++++ ESTRATTO DI TESTO
RM non fa che reiterare il "potere della cultura alta". Fa frequenti donazioni alla "Fondazione per il Patrimonio Culturale Coreano Oltreoceano", che ha il fine di preservare e promuovere il patrimonio culturale coreano all'estero, facendo conoscere le eccellenze coreane a livello globale. Inoltre, è ambasciatore per le Pubbliche Relazioni del Ministero della Difesa Nazionale e dell'Agenzia per il Recupero e l'Identificazione dei Caduti nella Guerra di Corea. RM sfrutta la sua influenza per dare nuova linfa alle radici storiche e rifocillare la cultura coreana. E la sua recente avventura musicale non fa che sposare questa missione. Da quando ha intrapreso le attività individuali in previsione del "Secondo Capitolo" nella carriera dei BTS, RM ha fatto entusiasmanti collaborazioni con giovani artisti coreani, che sono tra i principali rappresentanti della scena musicale di tendenza, a Seoul, quali Hwang So-yoon, Paul Blanco ed i Balming Tiger, abbattendo i ristretti confini che solitamente relegano il K-pop nel contesto della musica idol, nonché espandendone gli orizzonti.
Il motivo per cui la presenza di RM all'inaugurazione della mostra "Kang Seokyeong: Willow Drum Oriole" si è fatta sentire è perché rappresenta simbolicamente il suo status attuale. Era il primo giorno della settimana della Frieze Seoul, ad un evento che celebrava la vera essenza della cultura contemporanea coreana, presso un prestigioso museo d'arte ricco di una vasta collezione di tesori nazionali, e RM era lì, al centro di tutte le attenzioni. Per forza l'arrivo di questo giovane musicista di fama, talento, contemporaneità, nonché una visione artistica notevole, ha suscitato fermento ed entusiasmo tra il pubblico.
++++++++
++++ DATI GREZZI
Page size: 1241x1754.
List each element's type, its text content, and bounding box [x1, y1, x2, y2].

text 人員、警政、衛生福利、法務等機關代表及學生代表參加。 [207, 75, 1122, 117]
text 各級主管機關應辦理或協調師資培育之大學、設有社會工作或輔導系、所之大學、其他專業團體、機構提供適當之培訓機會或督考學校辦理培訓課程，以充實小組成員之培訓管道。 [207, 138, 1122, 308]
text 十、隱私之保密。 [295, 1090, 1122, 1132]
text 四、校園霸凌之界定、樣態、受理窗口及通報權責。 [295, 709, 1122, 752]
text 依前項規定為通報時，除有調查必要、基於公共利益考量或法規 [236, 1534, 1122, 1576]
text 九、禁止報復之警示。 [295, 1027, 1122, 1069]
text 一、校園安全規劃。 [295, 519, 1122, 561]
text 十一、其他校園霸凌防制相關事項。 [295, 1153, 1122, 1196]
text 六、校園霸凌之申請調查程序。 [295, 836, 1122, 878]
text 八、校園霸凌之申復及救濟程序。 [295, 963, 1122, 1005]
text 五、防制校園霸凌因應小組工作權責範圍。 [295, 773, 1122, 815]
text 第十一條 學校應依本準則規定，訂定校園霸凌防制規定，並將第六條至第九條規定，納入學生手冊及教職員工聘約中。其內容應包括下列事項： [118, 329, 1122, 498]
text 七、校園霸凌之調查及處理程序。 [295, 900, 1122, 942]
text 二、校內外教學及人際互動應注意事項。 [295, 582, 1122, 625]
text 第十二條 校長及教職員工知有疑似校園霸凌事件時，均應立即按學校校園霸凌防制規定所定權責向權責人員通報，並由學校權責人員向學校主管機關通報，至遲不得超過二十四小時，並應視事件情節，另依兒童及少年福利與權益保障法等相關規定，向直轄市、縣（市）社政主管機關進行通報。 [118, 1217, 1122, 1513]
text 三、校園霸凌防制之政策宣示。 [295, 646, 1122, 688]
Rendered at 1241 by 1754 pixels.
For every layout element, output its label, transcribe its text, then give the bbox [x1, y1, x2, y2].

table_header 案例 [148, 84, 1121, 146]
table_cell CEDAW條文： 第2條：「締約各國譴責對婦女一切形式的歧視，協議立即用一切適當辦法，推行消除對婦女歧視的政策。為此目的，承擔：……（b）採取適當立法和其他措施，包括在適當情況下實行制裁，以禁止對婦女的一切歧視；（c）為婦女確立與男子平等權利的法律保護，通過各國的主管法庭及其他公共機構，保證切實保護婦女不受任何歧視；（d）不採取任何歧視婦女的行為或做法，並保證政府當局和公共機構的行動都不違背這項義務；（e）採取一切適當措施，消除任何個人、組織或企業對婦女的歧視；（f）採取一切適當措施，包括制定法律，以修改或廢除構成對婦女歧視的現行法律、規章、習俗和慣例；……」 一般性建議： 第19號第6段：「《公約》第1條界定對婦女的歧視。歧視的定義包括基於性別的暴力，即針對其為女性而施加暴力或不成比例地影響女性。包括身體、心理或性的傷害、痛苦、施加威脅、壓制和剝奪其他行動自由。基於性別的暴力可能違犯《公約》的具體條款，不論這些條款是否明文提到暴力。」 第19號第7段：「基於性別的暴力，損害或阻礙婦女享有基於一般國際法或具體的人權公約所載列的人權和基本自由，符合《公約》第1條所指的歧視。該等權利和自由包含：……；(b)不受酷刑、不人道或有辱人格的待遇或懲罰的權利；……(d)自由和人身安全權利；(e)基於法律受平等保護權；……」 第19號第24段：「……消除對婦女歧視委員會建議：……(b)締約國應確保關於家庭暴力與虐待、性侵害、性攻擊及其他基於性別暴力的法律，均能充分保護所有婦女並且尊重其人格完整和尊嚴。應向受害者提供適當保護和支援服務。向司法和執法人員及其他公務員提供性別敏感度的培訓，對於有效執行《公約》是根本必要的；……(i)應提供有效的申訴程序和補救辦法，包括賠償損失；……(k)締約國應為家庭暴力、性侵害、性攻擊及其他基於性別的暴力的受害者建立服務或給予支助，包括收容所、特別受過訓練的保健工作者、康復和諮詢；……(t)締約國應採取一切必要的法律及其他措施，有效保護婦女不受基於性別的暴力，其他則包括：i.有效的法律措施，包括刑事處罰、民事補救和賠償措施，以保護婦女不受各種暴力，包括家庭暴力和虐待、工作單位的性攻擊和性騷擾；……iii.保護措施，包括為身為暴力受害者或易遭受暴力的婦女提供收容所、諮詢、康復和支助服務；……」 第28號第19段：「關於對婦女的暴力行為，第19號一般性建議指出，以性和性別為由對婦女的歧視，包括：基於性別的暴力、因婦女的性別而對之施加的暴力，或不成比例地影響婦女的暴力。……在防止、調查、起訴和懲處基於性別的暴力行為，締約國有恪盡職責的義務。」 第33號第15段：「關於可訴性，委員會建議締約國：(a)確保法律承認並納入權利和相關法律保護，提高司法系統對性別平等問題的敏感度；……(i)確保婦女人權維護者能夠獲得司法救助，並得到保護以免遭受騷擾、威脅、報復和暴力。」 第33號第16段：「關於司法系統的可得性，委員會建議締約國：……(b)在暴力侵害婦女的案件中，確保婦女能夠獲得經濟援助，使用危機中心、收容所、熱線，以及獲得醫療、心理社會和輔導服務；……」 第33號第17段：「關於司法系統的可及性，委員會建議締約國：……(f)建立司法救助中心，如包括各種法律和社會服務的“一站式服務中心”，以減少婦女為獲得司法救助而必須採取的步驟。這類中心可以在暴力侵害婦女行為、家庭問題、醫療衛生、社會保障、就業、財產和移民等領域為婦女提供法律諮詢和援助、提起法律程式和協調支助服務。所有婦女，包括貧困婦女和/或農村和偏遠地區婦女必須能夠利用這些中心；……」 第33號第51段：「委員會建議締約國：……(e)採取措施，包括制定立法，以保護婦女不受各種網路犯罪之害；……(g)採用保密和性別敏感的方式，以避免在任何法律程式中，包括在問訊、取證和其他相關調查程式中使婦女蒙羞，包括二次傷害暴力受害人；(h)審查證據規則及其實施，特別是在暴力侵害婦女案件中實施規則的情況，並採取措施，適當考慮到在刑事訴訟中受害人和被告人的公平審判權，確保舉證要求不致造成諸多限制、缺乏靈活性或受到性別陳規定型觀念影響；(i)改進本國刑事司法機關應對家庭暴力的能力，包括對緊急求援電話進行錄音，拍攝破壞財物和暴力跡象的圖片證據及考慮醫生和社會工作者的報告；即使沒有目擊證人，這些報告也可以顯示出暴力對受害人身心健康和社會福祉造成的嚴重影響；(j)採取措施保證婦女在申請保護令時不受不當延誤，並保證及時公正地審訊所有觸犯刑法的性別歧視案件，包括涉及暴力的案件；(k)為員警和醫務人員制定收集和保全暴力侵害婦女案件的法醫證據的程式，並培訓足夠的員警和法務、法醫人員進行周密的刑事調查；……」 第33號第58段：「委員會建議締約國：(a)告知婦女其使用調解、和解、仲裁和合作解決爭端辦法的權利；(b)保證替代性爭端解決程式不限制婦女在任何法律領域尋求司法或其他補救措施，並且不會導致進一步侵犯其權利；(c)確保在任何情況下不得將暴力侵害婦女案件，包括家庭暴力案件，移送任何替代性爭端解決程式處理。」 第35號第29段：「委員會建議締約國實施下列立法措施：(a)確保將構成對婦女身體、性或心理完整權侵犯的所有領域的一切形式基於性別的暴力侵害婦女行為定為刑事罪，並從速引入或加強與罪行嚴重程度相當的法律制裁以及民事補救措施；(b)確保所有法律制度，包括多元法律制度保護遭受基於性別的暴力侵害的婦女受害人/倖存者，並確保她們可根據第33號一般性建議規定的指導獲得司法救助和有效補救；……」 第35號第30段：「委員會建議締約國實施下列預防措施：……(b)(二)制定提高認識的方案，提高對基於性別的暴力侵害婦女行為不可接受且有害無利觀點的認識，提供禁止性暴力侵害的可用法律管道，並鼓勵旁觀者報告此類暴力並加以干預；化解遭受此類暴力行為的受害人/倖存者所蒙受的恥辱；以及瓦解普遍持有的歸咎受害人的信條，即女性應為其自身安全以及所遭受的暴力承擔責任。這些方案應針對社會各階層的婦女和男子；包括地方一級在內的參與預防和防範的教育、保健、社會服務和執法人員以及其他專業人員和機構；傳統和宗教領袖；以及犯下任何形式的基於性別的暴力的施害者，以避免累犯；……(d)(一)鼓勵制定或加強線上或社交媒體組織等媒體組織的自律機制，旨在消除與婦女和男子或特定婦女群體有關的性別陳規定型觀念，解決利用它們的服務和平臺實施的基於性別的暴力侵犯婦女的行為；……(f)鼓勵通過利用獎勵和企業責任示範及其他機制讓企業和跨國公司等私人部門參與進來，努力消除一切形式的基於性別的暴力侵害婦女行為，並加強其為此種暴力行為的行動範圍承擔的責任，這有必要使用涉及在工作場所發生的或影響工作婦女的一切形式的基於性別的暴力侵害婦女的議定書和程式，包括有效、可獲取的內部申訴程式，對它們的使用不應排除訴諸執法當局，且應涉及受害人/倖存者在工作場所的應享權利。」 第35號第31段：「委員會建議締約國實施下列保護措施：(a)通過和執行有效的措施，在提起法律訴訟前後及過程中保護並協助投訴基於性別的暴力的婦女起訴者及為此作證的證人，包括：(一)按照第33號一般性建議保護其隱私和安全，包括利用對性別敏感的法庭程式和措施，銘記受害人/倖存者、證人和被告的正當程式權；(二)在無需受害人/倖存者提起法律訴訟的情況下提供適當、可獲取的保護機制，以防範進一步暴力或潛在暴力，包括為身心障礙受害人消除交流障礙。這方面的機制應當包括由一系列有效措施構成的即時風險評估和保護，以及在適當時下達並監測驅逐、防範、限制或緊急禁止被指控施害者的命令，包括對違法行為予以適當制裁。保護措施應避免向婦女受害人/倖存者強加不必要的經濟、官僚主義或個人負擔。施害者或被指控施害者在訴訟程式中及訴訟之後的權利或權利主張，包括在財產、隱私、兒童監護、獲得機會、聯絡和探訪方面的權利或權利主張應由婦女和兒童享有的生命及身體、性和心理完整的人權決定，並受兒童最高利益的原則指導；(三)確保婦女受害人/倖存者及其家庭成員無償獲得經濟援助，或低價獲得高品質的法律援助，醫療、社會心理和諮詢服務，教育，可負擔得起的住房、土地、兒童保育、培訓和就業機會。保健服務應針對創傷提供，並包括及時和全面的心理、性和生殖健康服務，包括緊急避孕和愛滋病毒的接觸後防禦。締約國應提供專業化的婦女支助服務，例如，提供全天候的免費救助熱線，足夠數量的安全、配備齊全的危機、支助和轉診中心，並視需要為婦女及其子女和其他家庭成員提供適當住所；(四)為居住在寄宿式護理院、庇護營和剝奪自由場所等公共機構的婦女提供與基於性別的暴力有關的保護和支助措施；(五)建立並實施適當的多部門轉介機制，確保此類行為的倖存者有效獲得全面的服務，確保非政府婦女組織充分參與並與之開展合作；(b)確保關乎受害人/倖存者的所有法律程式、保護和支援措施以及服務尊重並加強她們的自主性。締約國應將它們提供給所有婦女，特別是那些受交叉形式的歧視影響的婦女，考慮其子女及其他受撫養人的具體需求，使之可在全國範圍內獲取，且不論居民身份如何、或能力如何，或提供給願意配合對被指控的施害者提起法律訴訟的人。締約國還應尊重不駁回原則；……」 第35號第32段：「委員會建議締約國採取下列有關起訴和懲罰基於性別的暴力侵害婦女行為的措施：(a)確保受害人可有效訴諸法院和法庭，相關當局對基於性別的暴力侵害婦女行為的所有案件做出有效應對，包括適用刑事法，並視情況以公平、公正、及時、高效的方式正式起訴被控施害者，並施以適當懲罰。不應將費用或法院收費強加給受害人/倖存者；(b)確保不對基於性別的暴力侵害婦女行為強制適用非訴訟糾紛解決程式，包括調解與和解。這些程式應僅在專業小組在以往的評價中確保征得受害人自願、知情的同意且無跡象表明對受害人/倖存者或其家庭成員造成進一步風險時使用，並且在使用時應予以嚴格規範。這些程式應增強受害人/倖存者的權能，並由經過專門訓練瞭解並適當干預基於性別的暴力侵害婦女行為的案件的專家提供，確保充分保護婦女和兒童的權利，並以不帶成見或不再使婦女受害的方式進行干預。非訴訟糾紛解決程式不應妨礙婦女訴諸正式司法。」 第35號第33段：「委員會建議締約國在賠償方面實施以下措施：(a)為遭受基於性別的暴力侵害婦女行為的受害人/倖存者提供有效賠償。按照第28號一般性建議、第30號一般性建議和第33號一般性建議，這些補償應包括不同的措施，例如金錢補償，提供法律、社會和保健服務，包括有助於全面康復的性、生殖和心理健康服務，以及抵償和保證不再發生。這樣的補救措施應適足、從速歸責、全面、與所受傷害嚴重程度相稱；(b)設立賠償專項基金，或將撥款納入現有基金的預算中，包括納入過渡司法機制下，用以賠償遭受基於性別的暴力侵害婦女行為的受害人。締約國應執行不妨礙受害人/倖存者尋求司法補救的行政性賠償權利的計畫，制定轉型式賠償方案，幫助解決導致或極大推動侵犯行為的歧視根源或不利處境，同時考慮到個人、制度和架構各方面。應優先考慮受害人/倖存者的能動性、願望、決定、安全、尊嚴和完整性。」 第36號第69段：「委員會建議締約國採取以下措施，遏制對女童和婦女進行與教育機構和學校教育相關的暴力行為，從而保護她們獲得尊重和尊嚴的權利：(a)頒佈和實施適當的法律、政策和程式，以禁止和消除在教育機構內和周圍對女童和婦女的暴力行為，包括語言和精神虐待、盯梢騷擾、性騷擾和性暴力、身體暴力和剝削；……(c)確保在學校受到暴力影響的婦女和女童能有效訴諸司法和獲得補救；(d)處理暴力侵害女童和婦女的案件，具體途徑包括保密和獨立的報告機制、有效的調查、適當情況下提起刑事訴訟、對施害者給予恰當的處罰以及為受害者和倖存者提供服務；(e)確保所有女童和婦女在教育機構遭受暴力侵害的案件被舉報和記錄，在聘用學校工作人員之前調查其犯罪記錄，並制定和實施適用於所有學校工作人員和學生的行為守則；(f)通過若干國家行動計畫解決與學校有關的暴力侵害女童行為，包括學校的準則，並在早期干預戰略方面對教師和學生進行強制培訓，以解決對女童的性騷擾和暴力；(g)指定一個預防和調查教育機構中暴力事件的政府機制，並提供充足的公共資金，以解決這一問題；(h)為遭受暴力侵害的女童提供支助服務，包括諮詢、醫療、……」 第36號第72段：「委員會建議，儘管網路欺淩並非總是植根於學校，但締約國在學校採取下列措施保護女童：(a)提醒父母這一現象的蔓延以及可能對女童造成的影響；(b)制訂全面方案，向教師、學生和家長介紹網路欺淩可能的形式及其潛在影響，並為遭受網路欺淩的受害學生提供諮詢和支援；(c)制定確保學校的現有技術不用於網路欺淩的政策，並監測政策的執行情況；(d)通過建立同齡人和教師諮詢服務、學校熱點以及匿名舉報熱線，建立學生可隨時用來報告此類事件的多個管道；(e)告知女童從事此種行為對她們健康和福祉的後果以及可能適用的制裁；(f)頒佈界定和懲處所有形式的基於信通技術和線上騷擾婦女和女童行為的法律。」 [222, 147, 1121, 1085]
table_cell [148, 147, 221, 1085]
++++++++
→ CONSEGNA 1: Nell'estratto su RM, quali giovani artisti coreani sono nominati come suoi collaboratori? Elencali tutti.
→ CONSEGNA 2:
Secondo l'estratto su RM, le affermazioni seguenti sono vere? Per ciascuna rispondi sì o no e cita le parole del testo che lo dimostrano.
(a) RM è ambasciatore per le Pubbliche Relazioni del Ministero della Difesa Nazionale.
(b) La mostra "Kang Seokyeong: Willow Drum Oriole" si è aperta nell'ultimo giorno della settimana della Frieze Seoul.
(c) RM fa donazioni solo di rado alla fondazione per il patrimonio culturale coreano all'estero.
Per rispondere serve solo l'estratto di testo.

→ RISPOSTA FINALE 1: Hwang So-yoon, Paul Blanco, i Balming Tiger.

→ RISPOSTA FINALE 2:
(a) Sì: «è ambasciatore per le Pubbliche Relazioni del Ministero della Difesa Nazionale».
(b) No: «Era il primo giorno della settimana della Frieze Seoul».
(c) No: «Fa frequenti donazioni alla "Fondazione per il Patrimonio Culturale Coreano Oltreoceano"».